Originally from Toronto, this dish became famous due to the company William Davies Company. This company was the one that began to market them in the cities. Back bacon is rolled in corn flour and cooked to produce a crispy outside. Peameal bacon can be found in many restaurants in the city, as well as in fast food establishments.
Canada is one of the countries where salmon is harvested and exported most prolifically. It can be found throughout the territory, although one of the best-known areas to try smoked salmon is in the Bay of Fundy, near the Atlantic coast. In the Pacific, on the other hand, wild salmon is usually eaten, either fresh, cut into slices or roasted. Salmon caviar, dehydrated salmon strips, salmon burgers or marinated steaks are also sold in this area.
Maple syrup is one of the most popular products in Canada. In fact, the leaf of this tree is the one that proudly shines on the national flag. It is an amber colored syrup that is extracted from the sap of maple trees. Its flavor is sweet, so it is often used in desserts such as waffles, crepes, and pancakes. As an emblem of the country, this viscous liquid can be found easily in the nation's supermarkets or even in specialist maple syrup stores.
Poutine
Poutine is a delicacy that originated in rural Québec in 1950s snack shops and has since become a symbol of Canadian national identity.
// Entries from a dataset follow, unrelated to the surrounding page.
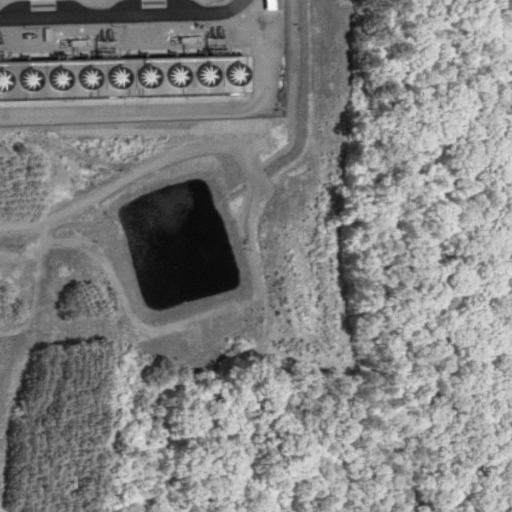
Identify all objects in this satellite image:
road: (116, 13)
power plant: (138, 59)
building: (120, 75)
building: (119, 76)
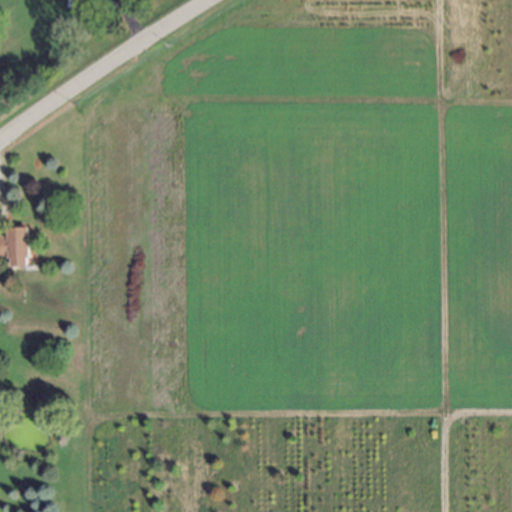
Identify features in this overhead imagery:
road: (104, 70)
building: (11, 237)
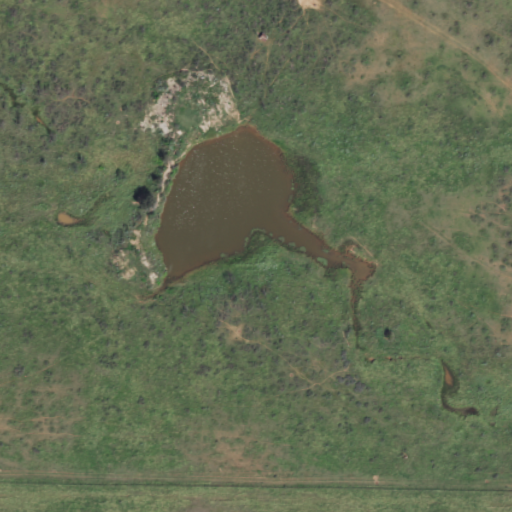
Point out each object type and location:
road: (464, 27)
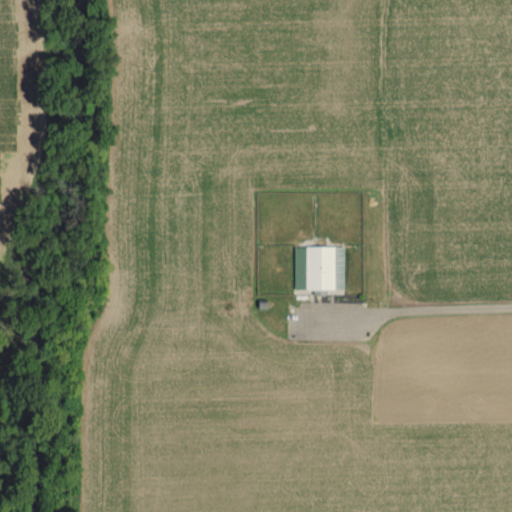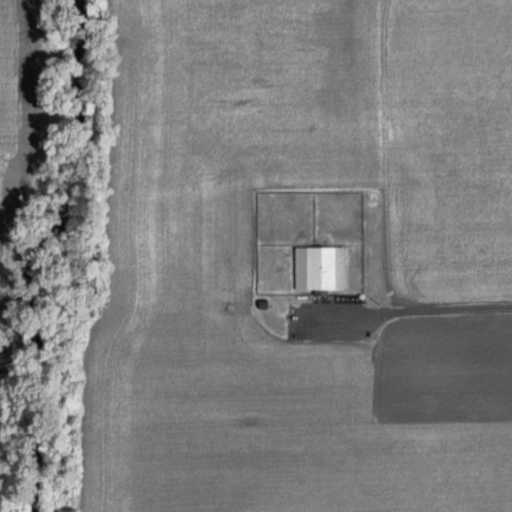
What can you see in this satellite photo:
road: (386, 216)
building: (317, 271)
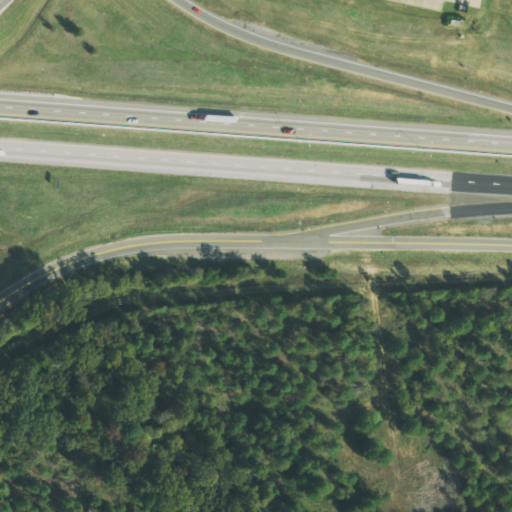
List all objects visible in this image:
road: (340, 63)
road: (256, 123)
road: (255, 166)
road: (392, 218)
road: (393, 242)
road: (131, 244)
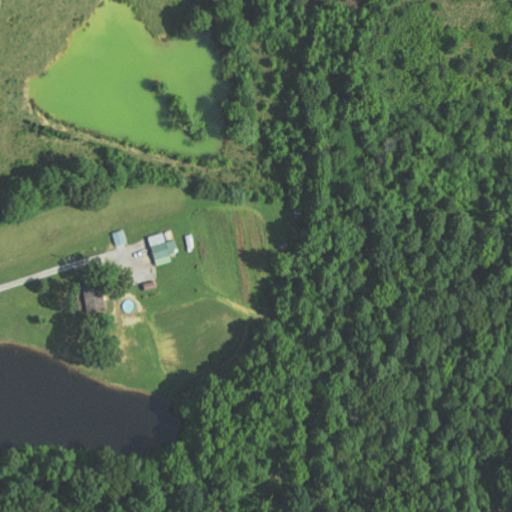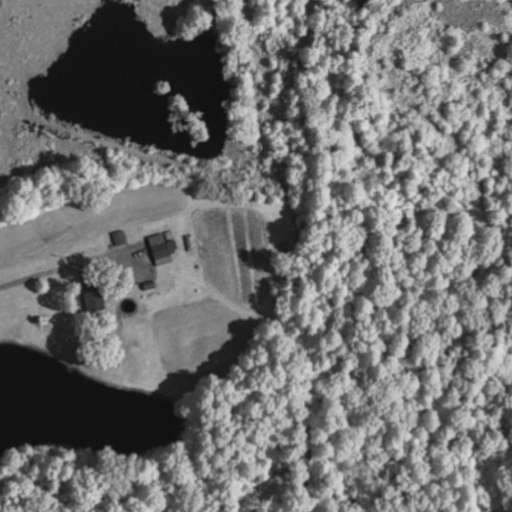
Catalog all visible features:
building: (164, 249)
road: (46, 277)
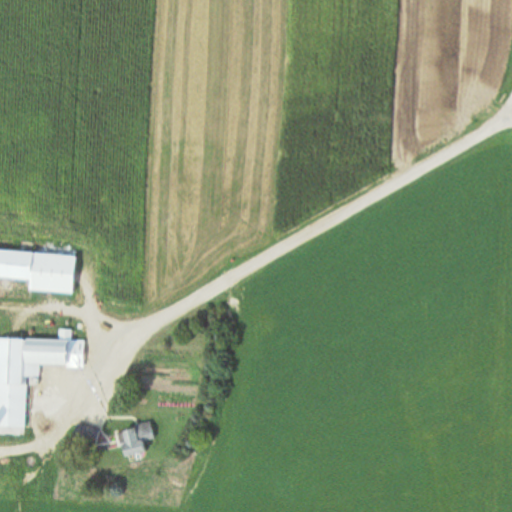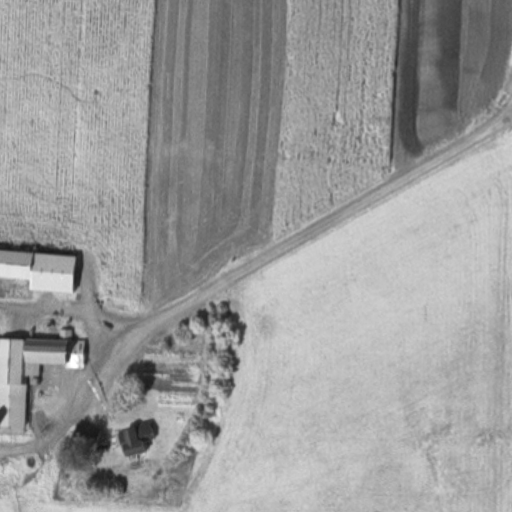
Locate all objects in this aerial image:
road: (257, 151)
building: (6, 213)
building: (55, 273)
building: (37, 351)
building: (87, 437)
building: (139, 439)
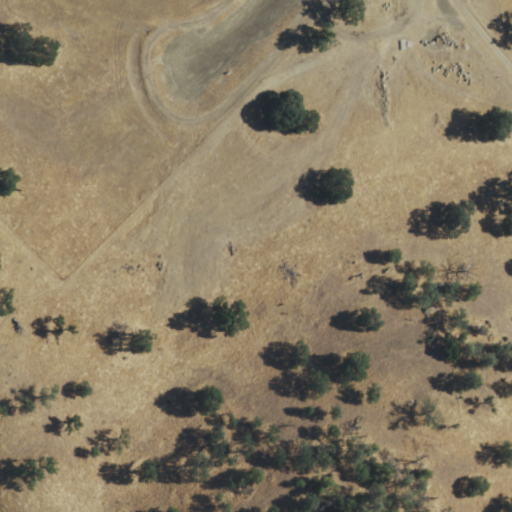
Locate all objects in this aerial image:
road: (14, 17)
road: (476, 59)
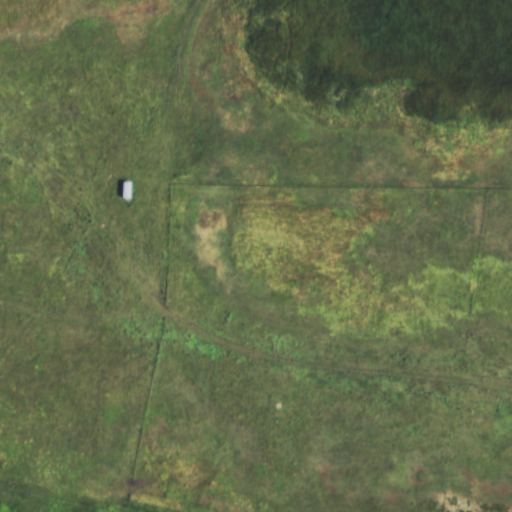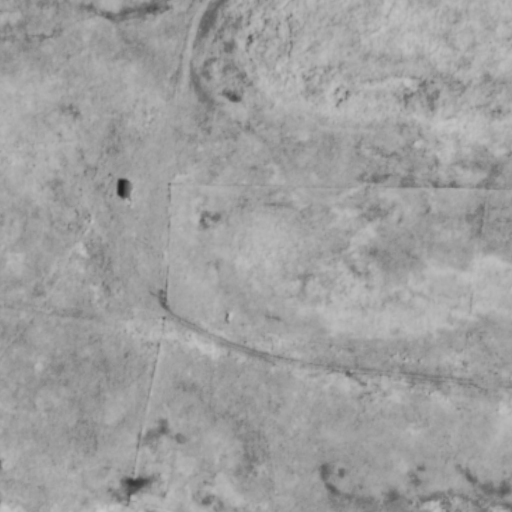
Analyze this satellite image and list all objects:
building: (119, 189)
road: (433, 369)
Poutine, which is as simple as fries, cheese curds, and gravy, has won the hearts of every Canadian and can now be found in practically every fast-food and casual dining establishment in the country.
While many people like traditional poutine, the dish can be prepared in a variety of ways. Poutine, like the hamburger and beavertail, is completely customizable, from the supreme poutine (nacho cheese, sour cream, gravy, cheese curds, tomatoes, fries, and green onions) to pulled pork poutine (pulled pork, barbecue sauce, gravy, cheese curds, and fries).
BeaverTails
The BeaverTail is a delicious fried dough pastry that can be topped with a variety of fruits or sweets, including bananas, whipped cream, crumbled Oreos, cinnamon, and more. Customize your BeaverTail and choose your own adventure! The greatest places to have a Beavertail are in Montréal or Ottawa, which are the most popular cities for the delicacy.
Trempettes are one of the most typical sweet dishes in Canada. They can be eaten at breakfast or as dessert. They are crispy, thick pancakes and are usually accompanied by a piece of butter or cream and completely covered with maple syrup, the most popular condiment in the country.
This cake-shaped dessert is originally from Nanaimo, British Columbia. It is composed of a crumbled cookie or waffle base, covered by a layer of custard and, at the top, molten chocolate. Depending on where it is consumed, this cake may come in different variations. In some restaurants, they add mint to give a touch of freshness to its sweet taste.